[Consequences]
•••
“Anak Ibu masak apasih?”
Pemuda berumur dua puluh empat tahun itu menoleh kebelakang, mengulas sebuah senyum lebar pada wanita paruh baya yang tengah berjalan mendekat ke arahnya.
“Aku belajar bikin kue tart hehe.”
“Siapa yang ulang tahun?”
New menghentikan kegiatanya, mulai menaruh semua perhatian pada wanita paling cantik di dunia ini, “Gak ada yang ulang tahun Ibu ku sayang, New cuma mau menormalisasikan ngasih kue tart bukan karena ada acara-acara tertentu.”
Ibunya hanya menggeleng sembari menaampilkan senyum tipis, “Kamu ini ada-ada saja memang, mau bikin kue yang gimana, nak?”

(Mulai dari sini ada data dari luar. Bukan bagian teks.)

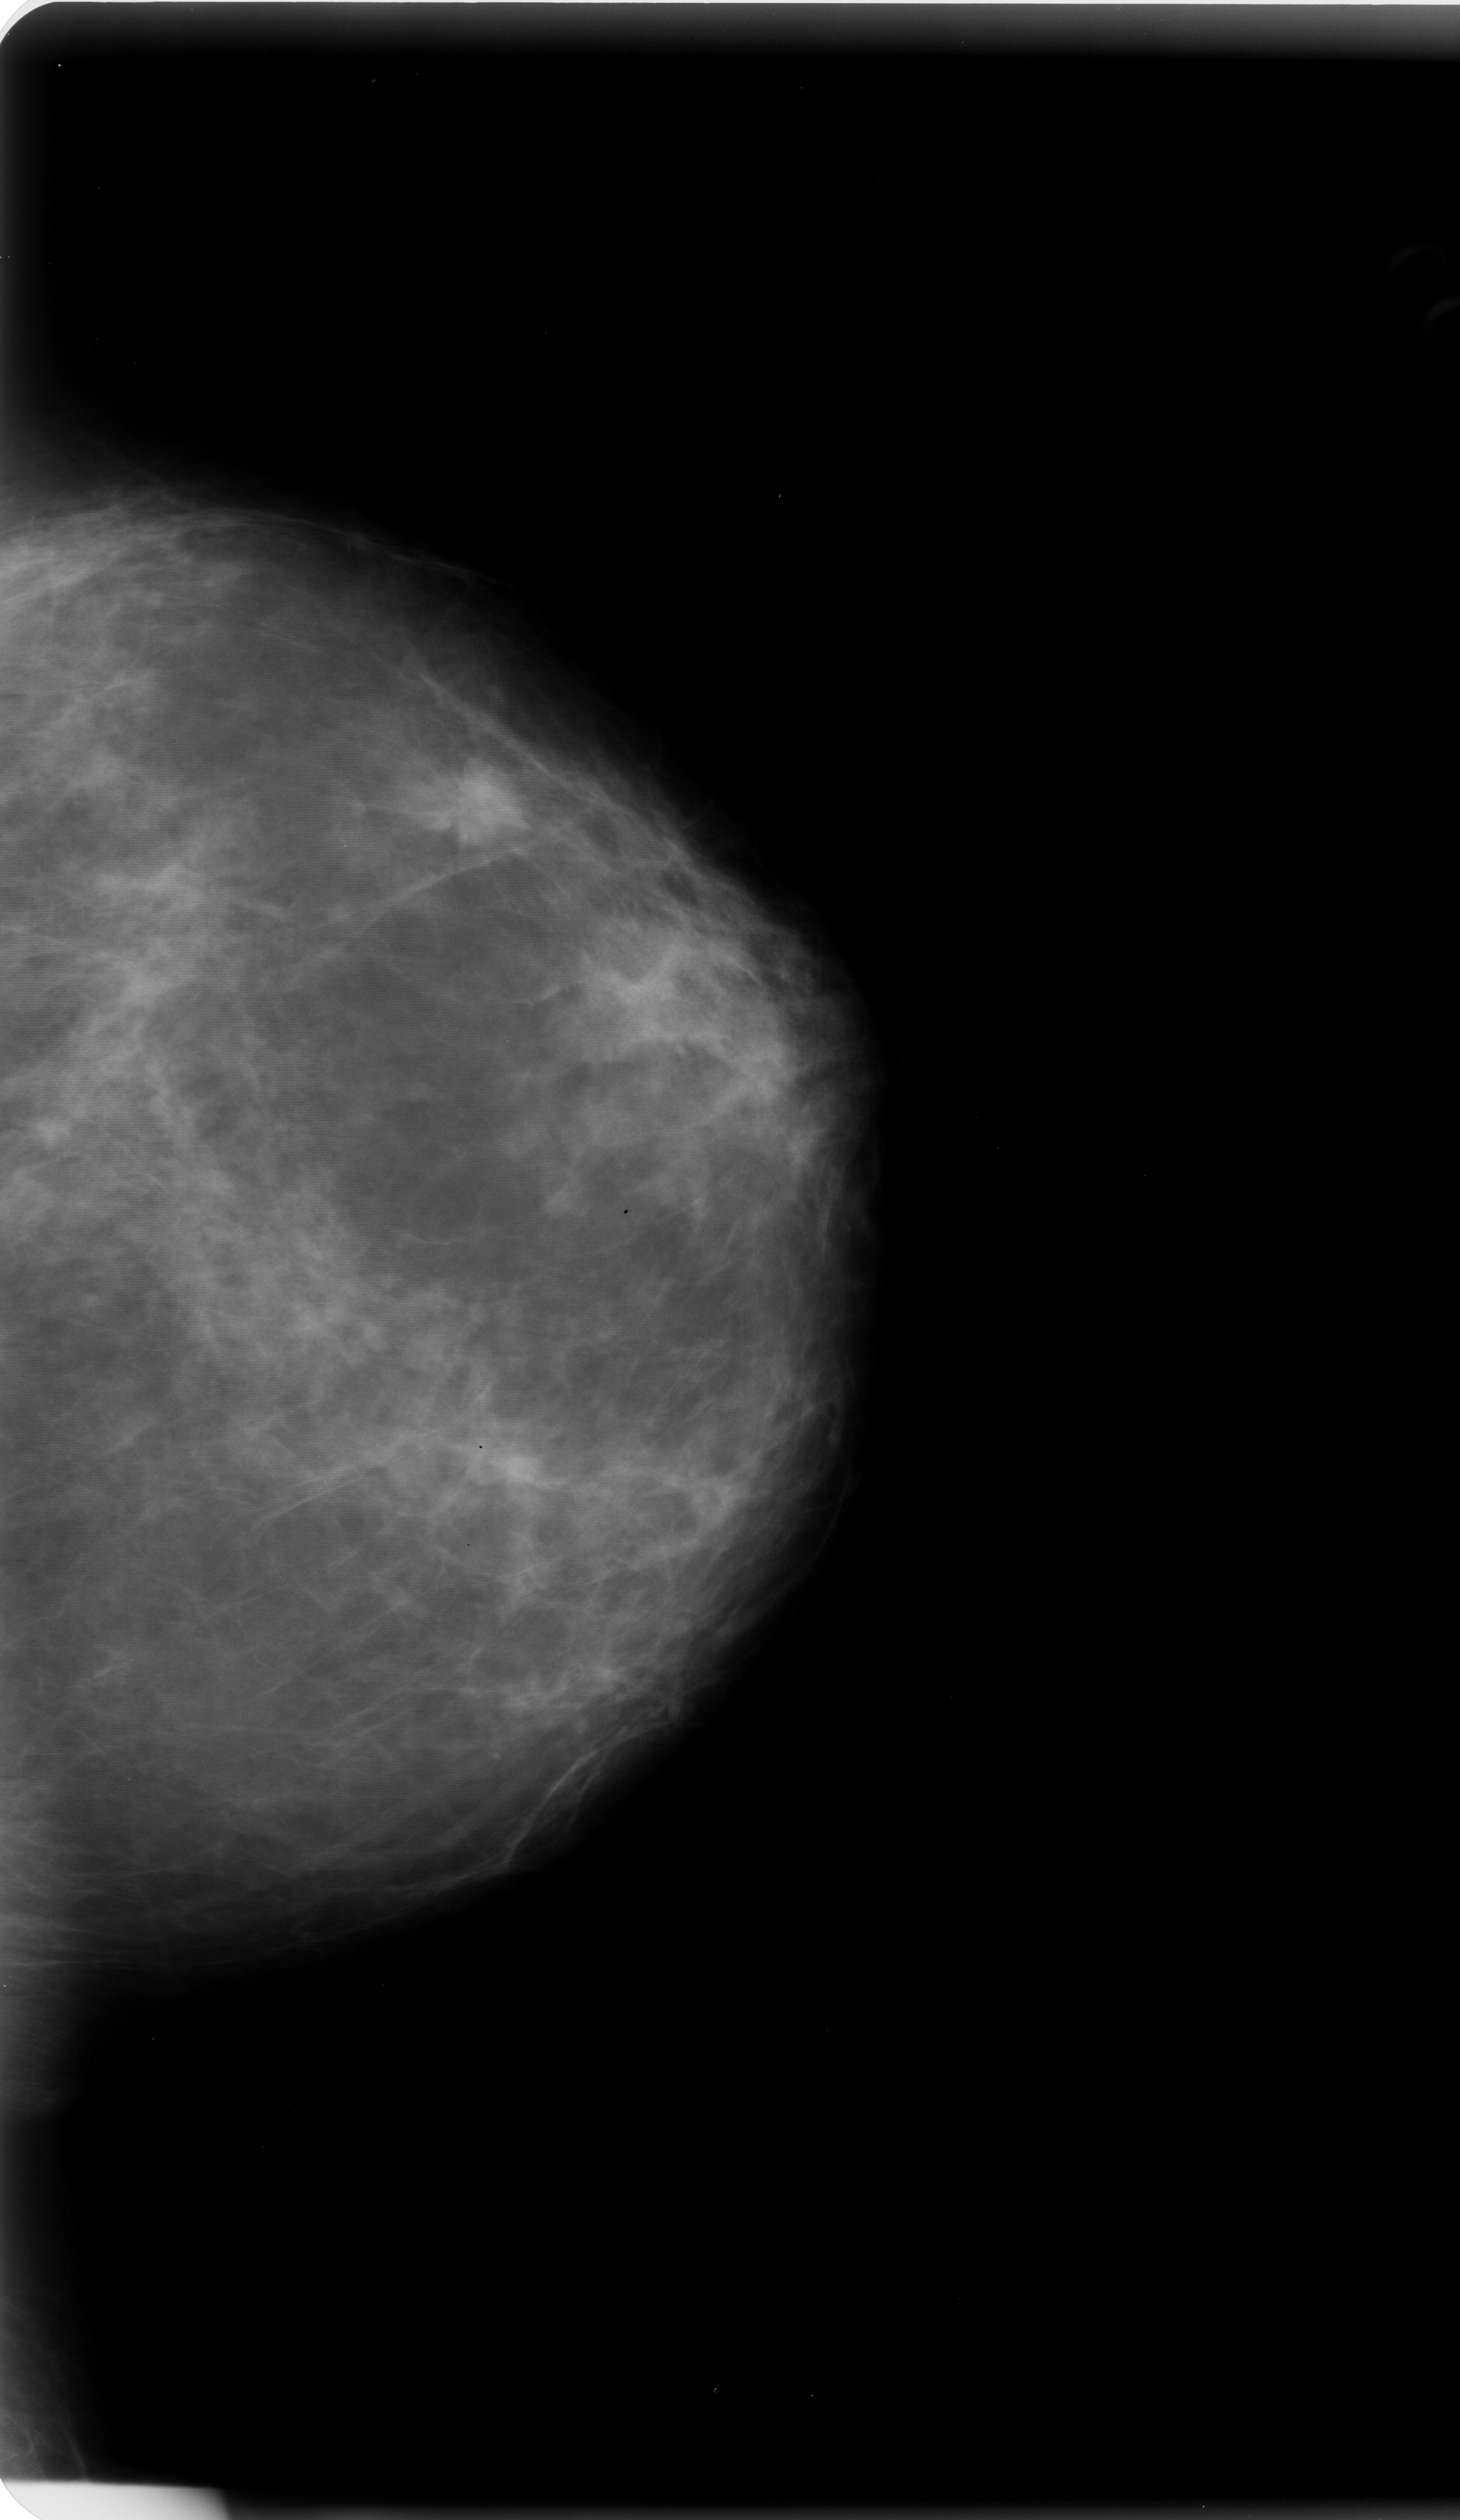
Mammogram (digitized film); left breast; CC view; BI-RADS breast density category 2 (scale 1–4).
Mass, shape round, margins spiculated; BI-RADS assessment category 5; pathology (as recorded): malignant.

“Seperti ini Bu,” New menjawab sembari memperlihatkan ipad-nya pada sang Ibu, “Ala-ala korea begitu hahaha.”
“Ayo kita buat bareng-bareng, ini buat Tay tawan ya?”
Anaknya tak menjawab, namun semburat merah itu hadir mengiasi pipinya, sang Ibu mengulas senyum tipis, ia tak lagi butuh jawaban dari anak sematawayangnya ini.
•••
Sebuah senyum pemilik iris kelabu itu perlahan terukir dengan begitu indahnya, menatap pantulan dirinya di depan cermin, setelah dirasa cukup, lelaki manis itu langsung meraih botol kaca berisikan pafrum miliknya.
Melirik jam yang melingkar di tangan kirinya, pukul delapan malam tertara disana, lekas-lekas ia berjalan ke arah nakas, mengambil kunci mobil dan sebuah paper bag berisikan kue buatannya bersama sang Ibu tadi sore.
Setelah pamit, New langsung saja mengendarai mobil bewarna putih miliknnya dengan kecepatan sedang, debaran jantungnya menggila hanya karena wajah Tay tawan tiba-tiba muncul di ingatannya, lagu berjudul Resah milik Payung teduh mengalun menemani kesendiriannya malam ini.
New memang tak memberi tahu sang kekasih dengan kedatangannya kali ini, ia mau memberi kejutan saja. Karena beberapa hari sebelumnya mereka sempat terlibat perang dingin.